Saturday, 18 June 2011

Licence to Kill

According to the Voice of America, ‘Top Pentagon officials say the U.S. military will capture and kill al-Qaida’s new leader and that he will meet the same fate as Osama bin Laden.’ This is about as close as we are going to get to a declaration of state-sponsored murder. It is obviously a violation of fundamental rights tohat the United States is required to observe pursuant to its international obligations, its constitution, its domestic law and natural law.
I believe it was Geoffrey Robertson who recalled, at the time of the Bin Laden killing, that during the Second World War there had been a debate within the allied powers about whether or not to execute Nazi leaders summarily. There is actually a written proposal to this effect from the United Kingdom published in the record of the London Conference.

Source data =>
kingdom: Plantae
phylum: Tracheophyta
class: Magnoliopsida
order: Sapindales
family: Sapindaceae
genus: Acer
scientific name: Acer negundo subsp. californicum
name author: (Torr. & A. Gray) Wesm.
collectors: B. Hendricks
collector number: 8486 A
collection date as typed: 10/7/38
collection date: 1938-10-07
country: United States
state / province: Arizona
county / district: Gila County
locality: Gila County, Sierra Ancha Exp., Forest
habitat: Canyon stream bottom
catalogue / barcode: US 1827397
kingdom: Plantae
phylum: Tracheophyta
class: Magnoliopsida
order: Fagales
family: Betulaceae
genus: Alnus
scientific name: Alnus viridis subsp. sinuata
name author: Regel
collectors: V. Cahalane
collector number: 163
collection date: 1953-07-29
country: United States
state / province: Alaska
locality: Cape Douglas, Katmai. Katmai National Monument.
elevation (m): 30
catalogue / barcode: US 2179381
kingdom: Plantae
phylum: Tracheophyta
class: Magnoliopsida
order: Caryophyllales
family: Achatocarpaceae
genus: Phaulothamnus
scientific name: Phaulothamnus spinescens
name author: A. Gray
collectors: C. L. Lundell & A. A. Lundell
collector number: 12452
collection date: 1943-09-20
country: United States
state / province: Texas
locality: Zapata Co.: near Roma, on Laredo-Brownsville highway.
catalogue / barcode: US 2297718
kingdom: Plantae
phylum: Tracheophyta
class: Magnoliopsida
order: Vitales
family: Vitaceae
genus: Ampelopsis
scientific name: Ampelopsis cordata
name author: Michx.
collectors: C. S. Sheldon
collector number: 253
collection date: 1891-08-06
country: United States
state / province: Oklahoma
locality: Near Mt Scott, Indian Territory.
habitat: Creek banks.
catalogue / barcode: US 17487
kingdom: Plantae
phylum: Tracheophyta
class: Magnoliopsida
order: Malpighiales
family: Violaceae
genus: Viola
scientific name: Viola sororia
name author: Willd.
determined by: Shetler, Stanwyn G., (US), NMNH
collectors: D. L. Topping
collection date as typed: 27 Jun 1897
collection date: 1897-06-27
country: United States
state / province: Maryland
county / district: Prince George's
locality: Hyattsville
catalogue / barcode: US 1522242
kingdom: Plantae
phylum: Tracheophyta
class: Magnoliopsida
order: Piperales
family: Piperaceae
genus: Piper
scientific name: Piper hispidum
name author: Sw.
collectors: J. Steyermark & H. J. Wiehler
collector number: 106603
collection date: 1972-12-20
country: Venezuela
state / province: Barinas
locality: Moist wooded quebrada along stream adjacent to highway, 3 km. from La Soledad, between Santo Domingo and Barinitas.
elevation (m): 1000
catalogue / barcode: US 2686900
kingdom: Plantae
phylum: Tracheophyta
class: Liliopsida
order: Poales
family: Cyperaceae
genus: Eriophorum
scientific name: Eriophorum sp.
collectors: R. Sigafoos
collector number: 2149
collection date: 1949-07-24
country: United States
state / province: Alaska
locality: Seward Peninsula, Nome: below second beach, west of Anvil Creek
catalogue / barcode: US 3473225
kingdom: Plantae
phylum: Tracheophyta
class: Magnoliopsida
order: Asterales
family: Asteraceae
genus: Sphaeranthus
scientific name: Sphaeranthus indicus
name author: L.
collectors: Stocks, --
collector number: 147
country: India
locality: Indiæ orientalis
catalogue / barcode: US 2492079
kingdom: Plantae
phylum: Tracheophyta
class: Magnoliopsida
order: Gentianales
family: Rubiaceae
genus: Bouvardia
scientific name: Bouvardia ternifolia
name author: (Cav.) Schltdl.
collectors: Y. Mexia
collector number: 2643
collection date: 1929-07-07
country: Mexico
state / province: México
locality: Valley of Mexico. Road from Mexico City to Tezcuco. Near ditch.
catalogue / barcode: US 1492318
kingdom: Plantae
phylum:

Exercise task 1 =>
Print everything in the Licence to Kill post from "Saturday, 18 June" down to "and natural law.", word for word.
Exercise task 2 =>
Please render everything from the start of the plant records down to the line containing "collector number: 8486 A" as a Markdown table with the columns Row and Record line, one numbered row per line and blank lines left out.

Expected answer 1 =>
Saturday, 18 June 2011

Licence to Kill

According to the Voice of America, ‘Top Pentagon officials say the U.S. military will capture and kill al-Qaida’s new leader and that he will meet the same fate as Osama bin Laden.’ This is about as close as we are going to get to a declaration of state-sponsored murder. It is obviously a violation of fundamental rights tohat the United States is required to observe pursuant to its international obligations, its constitution, its domestic law and natural law.

Expected answer 2 =>
| Row | Record line |
|---|---|
| 1 | kingdom: Plantae |
| 2 | phylum: Tracheophyta |
| 3 | class: Magnoliopsida |
| 4 | order: Sapindales |
| 5 | family: Sapindaceae |
| 6 | genus: Acer |
| 7 | scientific name: Acer negundo subsp. californicum |
| 8 | name author: (Torr. & A. Gray) Wesm. |
| 9 | collectors: B. Hendricks |
| 10 | collector number: 8486 A |